At 11 in the morning, ten hours after Huang Miaoshi was stabbed, the Huangs received a call from police. The family was told to collect their son’s body at a local mortuary.

Morgue staff, however, told the Huangs that they hadn’t received the remains. Following a frantic search, the family eventually found out that their son had been transported to the mountains.

Later that evening, they tracked the police down in the rural heights outside town and found Miaoshi’s naked body, heavily stitched after the autopsy, lying on a plastic tarp. According to the Paper report, the police hurriedly left in the vehicle upon seeing the Huangs.

Suspicion

Huang’s family members have raised their suspicions about police behavior in the events of Jan. 28.

According to testimony by Huang Miaoshi’s friend, Wei Yesong, who was accompanying him during the attack, Huang was still alive when the police arrived at the scene.

“Why wasn’t there any death certificate when the police announced Huang Miaoshi’s death?” one family member questions. “Did the police do their best to rescue him before he died? Why didn’t the police inform the family before performing the autopsy?”

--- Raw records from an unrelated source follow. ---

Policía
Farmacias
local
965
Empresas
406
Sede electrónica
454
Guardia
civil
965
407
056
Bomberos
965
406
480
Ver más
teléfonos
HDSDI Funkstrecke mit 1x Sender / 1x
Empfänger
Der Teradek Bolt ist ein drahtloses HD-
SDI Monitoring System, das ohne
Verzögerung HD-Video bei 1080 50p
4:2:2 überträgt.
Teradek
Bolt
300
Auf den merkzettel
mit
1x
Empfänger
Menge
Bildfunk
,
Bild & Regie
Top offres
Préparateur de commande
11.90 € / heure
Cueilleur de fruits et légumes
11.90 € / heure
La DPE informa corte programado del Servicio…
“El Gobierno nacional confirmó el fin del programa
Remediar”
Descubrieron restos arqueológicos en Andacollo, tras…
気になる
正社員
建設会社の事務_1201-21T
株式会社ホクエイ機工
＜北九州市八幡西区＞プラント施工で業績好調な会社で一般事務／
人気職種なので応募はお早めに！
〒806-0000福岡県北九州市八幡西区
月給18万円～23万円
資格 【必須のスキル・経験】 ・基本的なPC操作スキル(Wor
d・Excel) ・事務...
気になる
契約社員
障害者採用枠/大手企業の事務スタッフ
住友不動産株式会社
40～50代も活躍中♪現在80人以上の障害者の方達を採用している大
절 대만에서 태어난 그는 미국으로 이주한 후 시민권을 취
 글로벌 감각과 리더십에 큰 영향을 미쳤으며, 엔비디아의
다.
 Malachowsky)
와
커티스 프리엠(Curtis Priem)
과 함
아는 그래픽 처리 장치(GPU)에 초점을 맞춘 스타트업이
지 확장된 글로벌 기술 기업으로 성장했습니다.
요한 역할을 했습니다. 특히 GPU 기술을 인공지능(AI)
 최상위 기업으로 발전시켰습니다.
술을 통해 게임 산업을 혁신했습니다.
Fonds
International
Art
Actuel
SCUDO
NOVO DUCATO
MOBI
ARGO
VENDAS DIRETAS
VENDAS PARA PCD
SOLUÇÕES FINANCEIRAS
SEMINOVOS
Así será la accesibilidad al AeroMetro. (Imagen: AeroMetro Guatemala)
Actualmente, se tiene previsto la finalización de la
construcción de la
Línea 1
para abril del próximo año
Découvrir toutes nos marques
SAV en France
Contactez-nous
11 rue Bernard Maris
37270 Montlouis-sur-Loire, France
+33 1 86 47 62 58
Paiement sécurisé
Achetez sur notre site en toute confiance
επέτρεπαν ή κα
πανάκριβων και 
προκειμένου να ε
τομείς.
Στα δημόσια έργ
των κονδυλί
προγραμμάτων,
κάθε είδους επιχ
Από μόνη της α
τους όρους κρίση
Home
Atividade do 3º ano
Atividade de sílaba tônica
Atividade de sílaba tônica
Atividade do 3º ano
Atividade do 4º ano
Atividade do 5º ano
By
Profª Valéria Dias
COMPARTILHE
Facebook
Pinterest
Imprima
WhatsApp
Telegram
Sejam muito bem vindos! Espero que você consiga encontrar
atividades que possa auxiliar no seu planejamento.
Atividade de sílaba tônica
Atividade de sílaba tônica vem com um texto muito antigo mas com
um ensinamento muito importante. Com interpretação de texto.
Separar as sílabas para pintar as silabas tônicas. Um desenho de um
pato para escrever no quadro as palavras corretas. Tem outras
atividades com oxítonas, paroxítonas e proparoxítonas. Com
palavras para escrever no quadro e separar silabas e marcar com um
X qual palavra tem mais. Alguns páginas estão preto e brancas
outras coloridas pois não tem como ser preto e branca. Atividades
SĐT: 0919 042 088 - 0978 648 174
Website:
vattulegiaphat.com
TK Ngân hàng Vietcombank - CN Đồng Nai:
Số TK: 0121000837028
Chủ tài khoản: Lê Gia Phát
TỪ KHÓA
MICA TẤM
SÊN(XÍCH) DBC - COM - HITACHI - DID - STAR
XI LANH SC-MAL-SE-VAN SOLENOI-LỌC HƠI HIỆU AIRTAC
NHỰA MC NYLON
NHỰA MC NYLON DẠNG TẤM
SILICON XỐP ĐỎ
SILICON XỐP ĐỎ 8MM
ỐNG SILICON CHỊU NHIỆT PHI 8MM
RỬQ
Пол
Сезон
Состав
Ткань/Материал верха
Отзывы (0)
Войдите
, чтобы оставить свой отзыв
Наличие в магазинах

Wangmo County police denied the accusations that Huang’s organs had been removed, and stated that it would “strictly discipline” the officers involved in the illegal autopsy, The Paper reports.

Chinese state authorities are notorious for harvesting organs from death-row inmates and prisoners of conscience. Official establishments, such as military hospitals, play a major role in the illicit organ transplant industry.

Organs extracted from a living donor drastically increase the odds of a successful transplant, even compared with those taken from the recently deceased. According to investigative research by journalists and human rights associations, Chinese authorities engaged in organ harvesting often execute their victims in a two-step process—death comes only after the extraction is complete.